In what has been a great year for Spanish pork, exports have grown consistently and have reached 890,800 tonnes (t) so far, setting another record for the industry, according to AHDB Pork.
The increase in the total value of exports of Spanish pork is up by 6% to €1.95bn, when compared to 2014.
Trade within the EU increased by 13% between January and September and France, the largest market, recorded an increase of 7% with products going on for further processing.
The strong growth for the pig industry in Spain can also be credited to the unexpectedly high demand for pork meat in smaller European markets like Poland, Bulgaria and Romania. Here, Spain recorded a rise of between 40-50% in the aforementioned eastern EU states.
The reason Spain recorded such a large increase in its pork exports to Bulgaria and Romania can be linked to both countries becoming more integrated with the EU.
“Consumption is definitely rising as Bulgaria and Romania become more integrated into the EU and, as a result of this, consumption is growing ahead of domestic production,” AHDB Pork analyst Stephen Howarth said.
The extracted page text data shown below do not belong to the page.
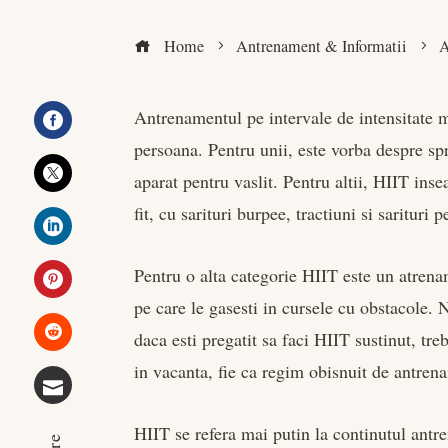
Home
Antrenament & Informatii
A
Antrenamentul pe intervale de intensitate m
persoana. Pentru unii, este vorba despre spr
Facebook
aparat pentru vaslit. Pentru altii, HIIT ins
Twitter
fit, cu sarituri burpee, tractiuni si sarituri p
LinkedIn
Pentru o alta categorie HIIT este un atrenam
pe care le gasesti in cursele cu obstacole. 
Pinterest
daca esti pregatit sa faci HIIT sustinut, tre
Stumbleupon
in vacanta, fie ca regim obisnuit de antren
Email
HIIT se refera mai putin la continutul antr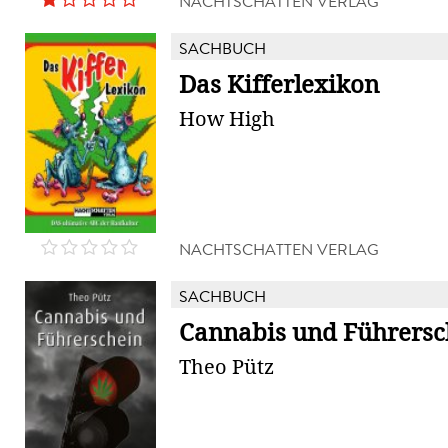
NACHTSCHATTEN VERLAG
SACHBUCH
Das Kifferlexikon
How High
NACHTSCHATTEN VERLAG
SACHBUCH
Cannabis und Führersc
Theo Pütz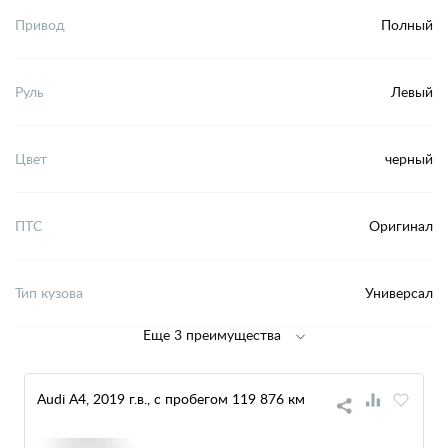
Привод
Полный
Руль
Левый
Цвет
черный
ПТС
Оригинал
Тип кузова
Универсал
Еще 3 преимущества
Audi A4, 2019 г.в., с пробегом 119 876 км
Spain has been quietly and productively improving its pig industry and now has the biggest pig breeding herd in Europe, according to Howarth.
Pigs are owned by the same companies responsible for their slaughter and this vertical integration model keeps production costs among the lowest in Europe.
As a result Spain “are an important player in Europe and will become increasingly important to the pig market, despite being a long way behind the big boys like Denmark and Germany”, added Howarth.
Trade remained strong
Outside of the EU, trade remained strong. Usual suspect China recorded a two-third increase in volumes of Spanish pork when compared to the first nine months of 2014; South Korea recorded a 32.2% increase in pork.
In contrast, exports of pig meat to Japan fell by 9% as the country looks to boost domestic production with an obvious impact to import demand.
Thanks to another strong year for Spanish pork Howarth noted that he “wouldn’t be surprised” if Spain eventually became one Europe’s leading pork exporters.